Experts come together to drive
forward road danger reduction
Road Safety Support is pleased to be part of an expert group set up to help develop a road danger reduction plan in Greater Manchester.
The plan, a commitment made by Andy Burnham as part of his mayoral manifesto, will reduce deaths and serious injuries on our roads and keep our most vulnerable road users safe.
On average more than 700 people are killed and seriously injured (KSI) every year in Greater Manchester, with pedestrians, cyclists and motorcyclists being disproportionally represented in the casualties.
An advisory group has now been established to provide expert advice to the Greater Manchester Combined Authority and Transport for Greater Manchester on the development and implementation of the road danger reduction plan.
Road danger reduction takes a holistic approach to road safety by looking to tackle road danger by addressing the five key pillars of safe behaviours, safe speeds, safe streets, safe vehicles and efficient post collision response.
In this approach, there will be greater emphasis on making our people ‘feel’ safe when using our streets by delivering safe and attractive shared spaces which visibly reduce danger.
Greater Manchester’s Transport Commissioner Chris Boardman, who chairs the advisory group, said: “Using our streets should not require bravery. Road deaths and injuries are not inevitable, and they should be seen as an unacceptable system failure.
“By purposefully reducing road danger, we can ensure that safety and the perception of safety are not a barrier to sustainable travel.
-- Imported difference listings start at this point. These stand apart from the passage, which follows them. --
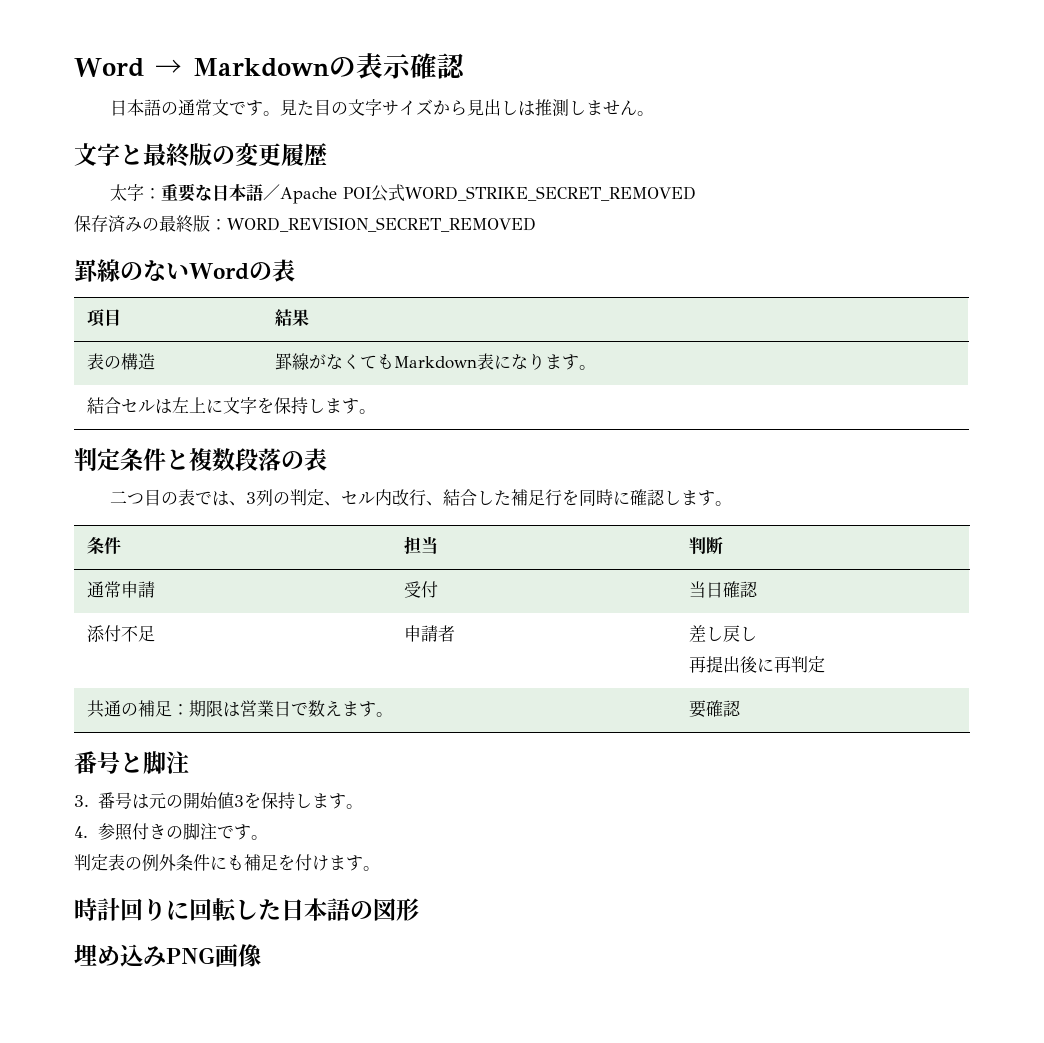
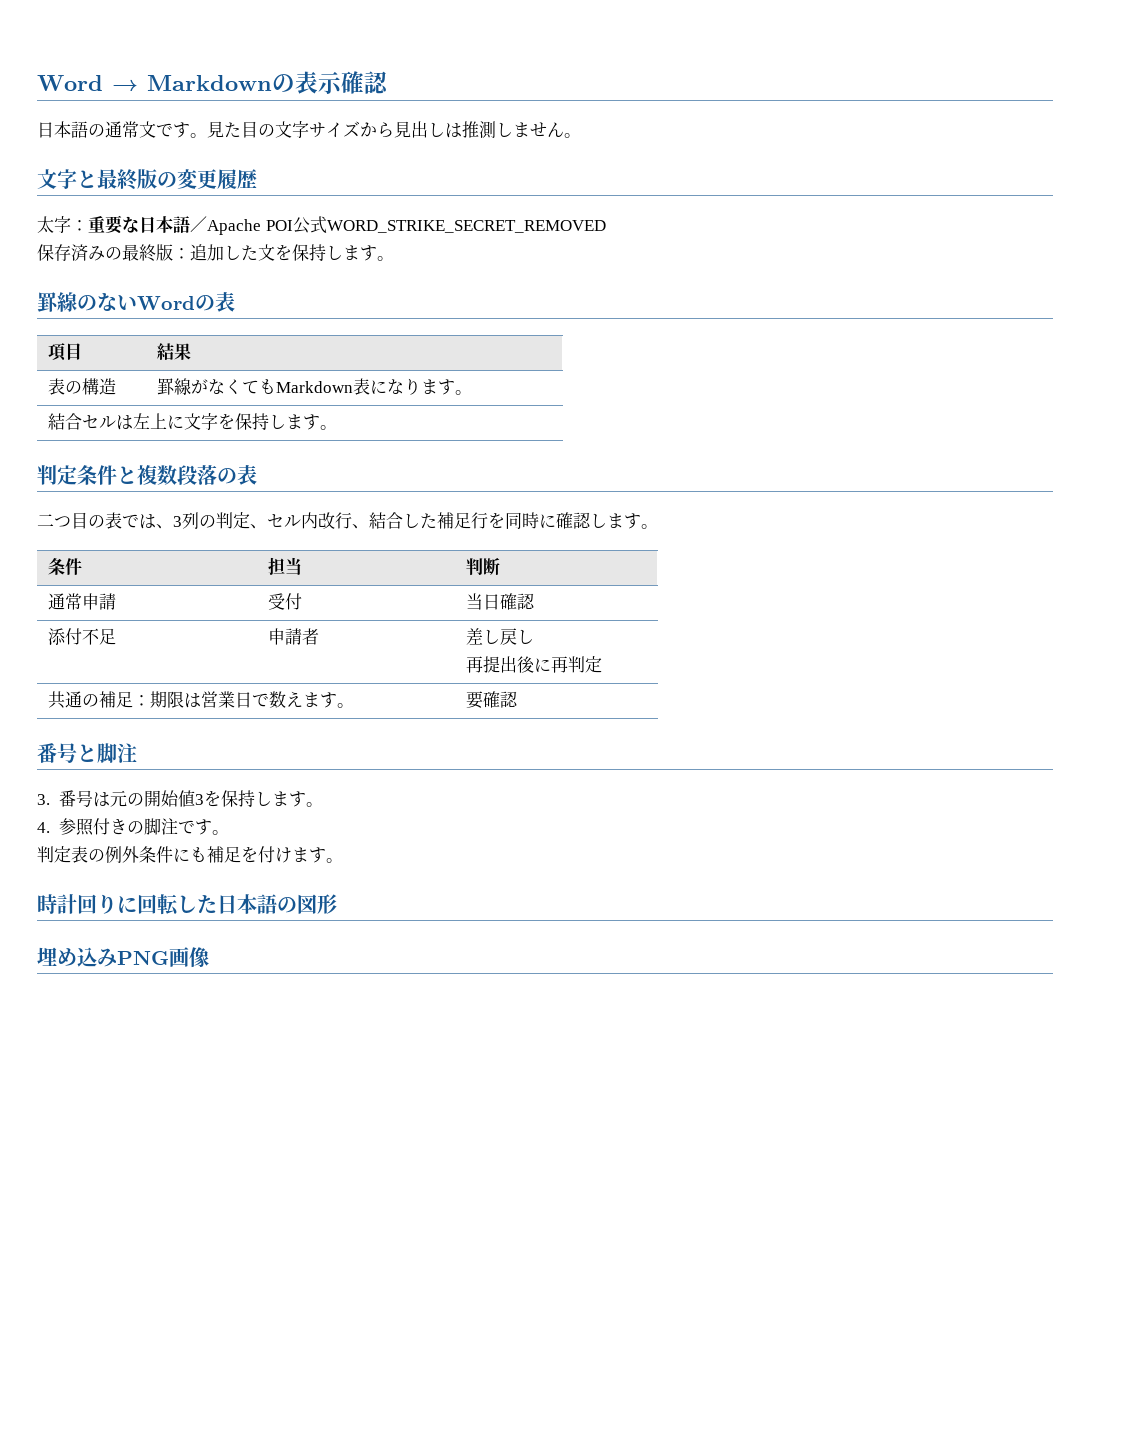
[227,217,536,232] WORD_REVISION_SECRET_REMOVED -> [190,244,394,261] 追加した文を保持します。

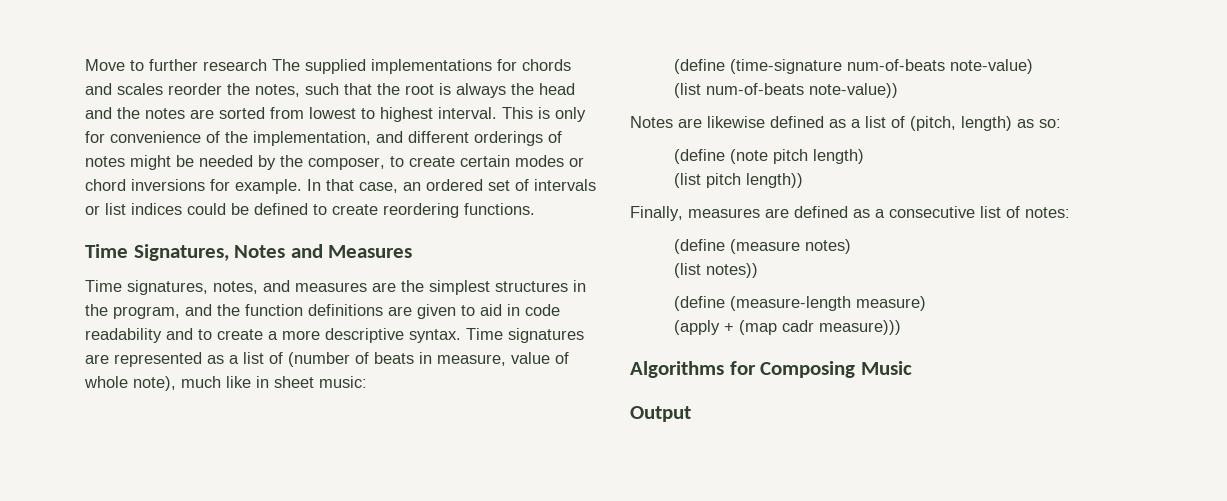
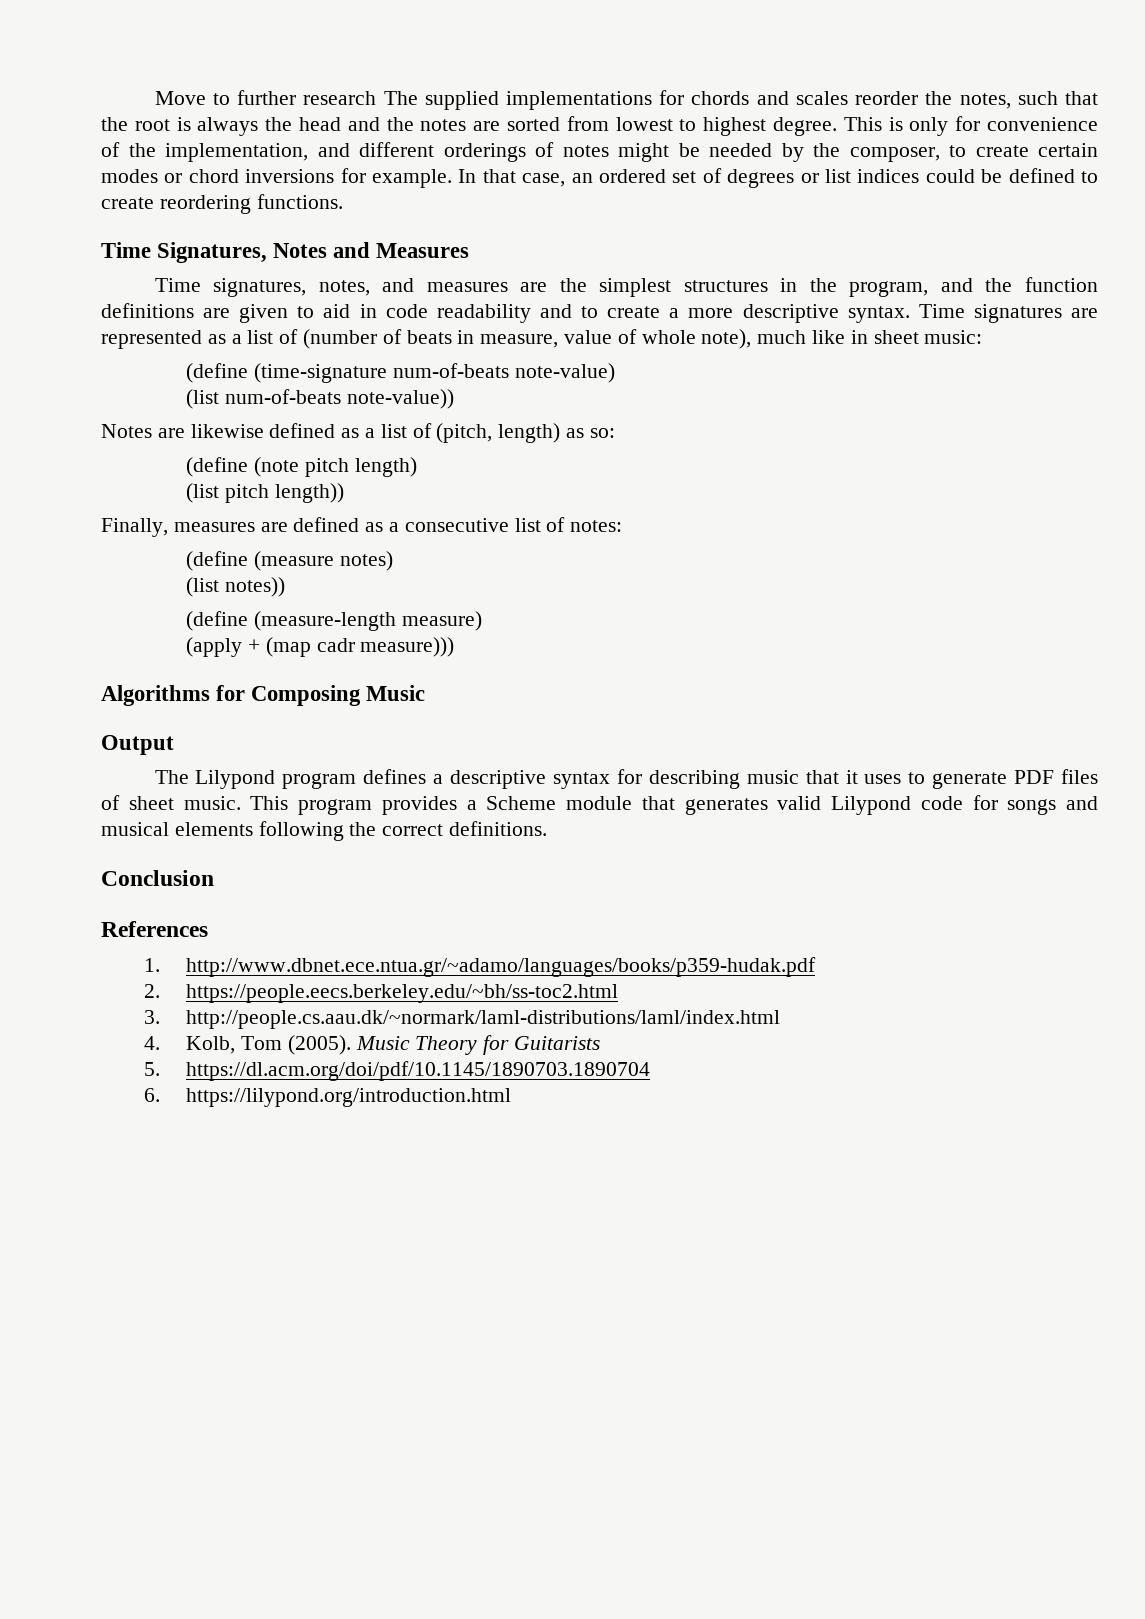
[438,107,497,119] interval. -> [772,117,837,136] degree.
[534,179,596,191] intervals -> [727,169,795,188] degrees
(691, 414) none -> [154,769,1099,789] [101,795,1098,815] [101,821,548,841] [101,870,214,886] [101,921,208,937] [143,957,817,977] [143,984,619,1003] [143,1010,781,1029] [143,1035,600,1055] [143,1061,651,1081] [143,1088,512,1107] // The Lilypond program defines a descriptive syntax for describing music that it uses to generate PDF files of sheet music. This program provides a Scheme module that generates valid Lilypond code for songs and musical elements following the correct definitions. // Conclusion // References // 1. http://www.dbnet.ece.ntua.gr/~adamo/languages/books/p359-hudak.pdf // 2. https://people.eecs.berkeley.edu/~bh/ss-toc2.html // 3. http://people.cs.aau.dk/~normark/laml-distributions/laml/index.html // 4. Kolb, Tom (2005). Music Theory for Guitarists // 5. https://dl.acm.org/doi/pdf/10.1145/1890703.1890704 // 6. https://lilypond.org/introduction.html

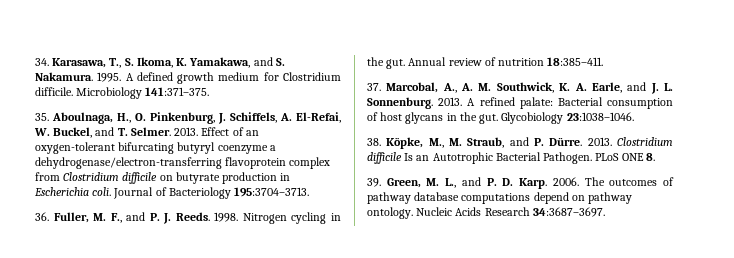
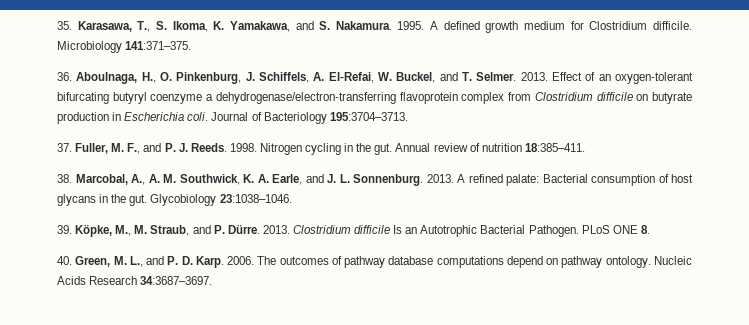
[35,58,49,66] 34. -> [57,21,72,30] 35.
[35,113,49,121] 35. -> [57,72,72,81] 36.
[35,212,49,221] 36. -> [57,143,72,152] 37.
[367,83,381,91] 37. -> [57,174,72,183] 38.
[367,138,381,146] 38. -> [57,225,72,234] 39.
[367,178,381,187] 39. -> [57,256,72,265] 40.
“By 2040, across the city-region, we’re aiming to have the number of people killed or seriously injured on our streets reduced to be as close as possible to zero.”
The same ambition is shared by the Department for Transport through its Strategic Framework for Road Safety, which seeks to make the UK’s roads the safest in the world.
The membership of the advisory group, which will meet once every six weeks, includes senior transport officials, police officers, academic experts and representatives from UK Road Offender Education (UKROEd), which looks to re-educate drivers who have committed road offences, and Road Safety Support (RSS).
They will bring with them a wealth of experience in fatal collision investigation, vision zero (road deaths) and road danger reduction policing; driver education; transport and driver psychology; marketing and communications; and enforcement technology.
Detective Chief Superintendent Andy Cox, formerly lead of Vision Zero in London and national fatal collision lead reporting to NPCC, said: “I am impressed by the road danger reduction emphasis within Greater Manchester and very happy to provide my experience, advice and contribution to very exciting plans which I believe are at the forefront nationally of safe travel for all road users.”
Emma Kelly, Development, PR and Advocacy Manager at Road Safety Support, said: “We are proud to participate in the advisory group and support the vital work being carried out on road danger reduction in Greater Manchester.
"The plans that the Greater Manchester Authority and Transport for Greater Manchester have put together places the safety of all road users at the heart of the sustainable mobility agenda.”